* **取り組む問題**
**A.** 下の女性自転車チームの文章で、スポンサーのColavitaが製造している、または扱っている品目として挙がっているものをすべて挙げてください。
**B.** 下の女性自転車チームの文章を、最後の文の後から書き継ぐこと。

* **抜粋本文**
......
彼女の名前はアンドレア・スミス。プロロードレース界でのただ一人の女性メカニックだ。所属チームはColavita Pro Cycling Team である。

コラヴィータ(Colavita)はアメリカ内の女性トッププロチーム。スポンサーのColavitaはイタリアのパスタとオリーブオイルメーカーで、女性サイクリングチームのサポートを長期間続けている会社で、何名ものオリンピック選手や代表選手を育てている。

2008年のリーマン・ショックではチーム存続の危機が訪れた。Colavita とチームオーナーは男子チームと女子チームがある中で、金銭的にどちらかを解体せねばならなくなり、結果的に女子チームを残した…という過去がある。 チームオーナーのProfaci さんは、

2008年のリーマン・ショックでは、予算カットのためにタフな決断を迫られました。男子チームを解散し、女性チームを残したわけですが、かなりの批判を浴びせられました。世間の注目がより大きいのは男子チームで、それを手放したことで失われたものは大きいです。

しかし、女性チームを残したことは正しい判断だったと思っています。スポンサーのColavita は食料品・生活雑貨・日用品等を扱っており、そういった買い物をするのは9割女性です。ですので、スポンサー的には正しいセグメントにマッチさせているのです。
......
* **提供記録**
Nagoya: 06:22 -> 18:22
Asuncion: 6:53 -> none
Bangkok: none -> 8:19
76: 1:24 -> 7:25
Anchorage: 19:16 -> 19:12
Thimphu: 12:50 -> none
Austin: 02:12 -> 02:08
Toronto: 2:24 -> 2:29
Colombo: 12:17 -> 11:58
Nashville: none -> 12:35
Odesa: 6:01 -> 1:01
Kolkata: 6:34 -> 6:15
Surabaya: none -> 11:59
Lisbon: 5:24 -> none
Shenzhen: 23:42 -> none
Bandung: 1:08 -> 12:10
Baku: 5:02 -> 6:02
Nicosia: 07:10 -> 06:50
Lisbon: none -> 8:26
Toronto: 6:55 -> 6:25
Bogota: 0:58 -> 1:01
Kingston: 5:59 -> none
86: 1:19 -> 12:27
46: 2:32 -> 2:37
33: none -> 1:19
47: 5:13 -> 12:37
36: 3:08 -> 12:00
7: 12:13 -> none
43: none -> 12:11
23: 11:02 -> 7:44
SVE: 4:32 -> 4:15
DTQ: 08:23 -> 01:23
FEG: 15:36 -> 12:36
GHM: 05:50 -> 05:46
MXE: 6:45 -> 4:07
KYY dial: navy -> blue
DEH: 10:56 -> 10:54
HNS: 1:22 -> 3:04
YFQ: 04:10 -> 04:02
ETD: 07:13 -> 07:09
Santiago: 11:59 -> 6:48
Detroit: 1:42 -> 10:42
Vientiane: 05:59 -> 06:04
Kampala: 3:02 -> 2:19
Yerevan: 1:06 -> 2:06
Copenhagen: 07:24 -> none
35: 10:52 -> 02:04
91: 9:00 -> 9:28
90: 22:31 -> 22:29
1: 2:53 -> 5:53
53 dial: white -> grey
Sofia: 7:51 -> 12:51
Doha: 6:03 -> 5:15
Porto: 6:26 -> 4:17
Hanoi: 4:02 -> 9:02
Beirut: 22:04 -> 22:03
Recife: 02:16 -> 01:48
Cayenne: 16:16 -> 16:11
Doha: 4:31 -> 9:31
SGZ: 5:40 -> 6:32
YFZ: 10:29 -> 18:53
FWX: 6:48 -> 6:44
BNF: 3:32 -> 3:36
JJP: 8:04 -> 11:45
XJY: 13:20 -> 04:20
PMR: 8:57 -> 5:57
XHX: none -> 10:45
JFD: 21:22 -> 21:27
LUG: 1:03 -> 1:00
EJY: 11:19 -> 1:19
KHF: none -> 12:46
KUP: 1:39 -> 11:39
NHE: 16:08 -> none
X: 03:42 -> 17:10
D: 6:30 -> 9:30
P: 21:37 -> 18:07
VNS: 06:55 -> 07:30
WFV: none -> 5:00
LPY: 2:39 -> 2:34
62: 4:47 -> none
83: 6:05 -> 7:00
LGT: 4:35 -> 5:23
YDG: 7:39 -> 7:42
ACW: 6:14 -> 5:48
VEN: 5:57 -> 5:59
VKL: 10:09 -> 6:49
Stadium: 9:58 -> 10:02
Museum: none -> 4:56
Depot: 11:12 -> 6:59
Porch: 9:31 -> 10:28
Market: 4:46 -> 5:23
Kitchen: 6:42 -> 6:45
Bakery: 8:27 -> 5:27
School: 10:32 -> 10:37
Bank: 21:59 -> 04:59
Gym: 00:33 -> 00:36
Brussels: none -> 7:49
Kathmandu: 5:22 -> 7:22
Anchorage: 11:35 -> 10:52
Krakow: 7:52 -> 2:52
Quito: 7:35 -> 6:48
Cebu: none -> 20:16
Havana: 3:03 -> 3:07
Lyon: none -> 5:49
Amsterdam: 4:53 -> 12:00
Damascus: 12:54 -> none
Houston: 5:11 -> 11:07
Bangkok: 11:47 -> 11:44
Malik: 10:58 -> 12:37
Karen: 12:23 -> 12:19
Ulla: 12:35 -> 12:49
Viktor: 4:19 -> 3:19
......
* **各問の解答**
**A.** パスタ、オリーブオイル、食料品、生活雑貨、日用品

**B.**
ビジネス面での話とは別に、Profaci さんはメリットも感じているそうで、

2003年から男性、女性のプロロードチームを運営してきた経験から言わせてもらうと、女性チームのほうがおもしろいんだ。

女子スポーツにかけられる予算は男子のそれより低いけど、そのせいもあって女性は他に職業を持っていることが多い。しかも、わがチームの選手には医者や博士も在籍している。プロ意識の高い女性選手らの情熱をサポートできてうれしく思っているよ。

2014年、女性チームの運営だけでは飽き足らなくなったProfaci さんは、チームスタッフ全員まで女性のみにしてしまった。マネジャーは元選手だった女性が、マッサーもメカニックも全員が女性。先述のアンドレア・スミスさんはチーフ・メカニックとしてColavita に加わった。

ただ女性であればよかったというわけではもちろんない。私が集めたのは腕の確かなスタッフばかり。人材確保にはけっこう努力したつもりだ。女性であるというだけでプロロードレースの世界で働けない人は多い。そういう人たちに機会を作りたかった。

チームに帯同して、国中を駆け回ることのできる女性メカニックは多くない。採用まではけっこうな苦労の連続だったそうだ。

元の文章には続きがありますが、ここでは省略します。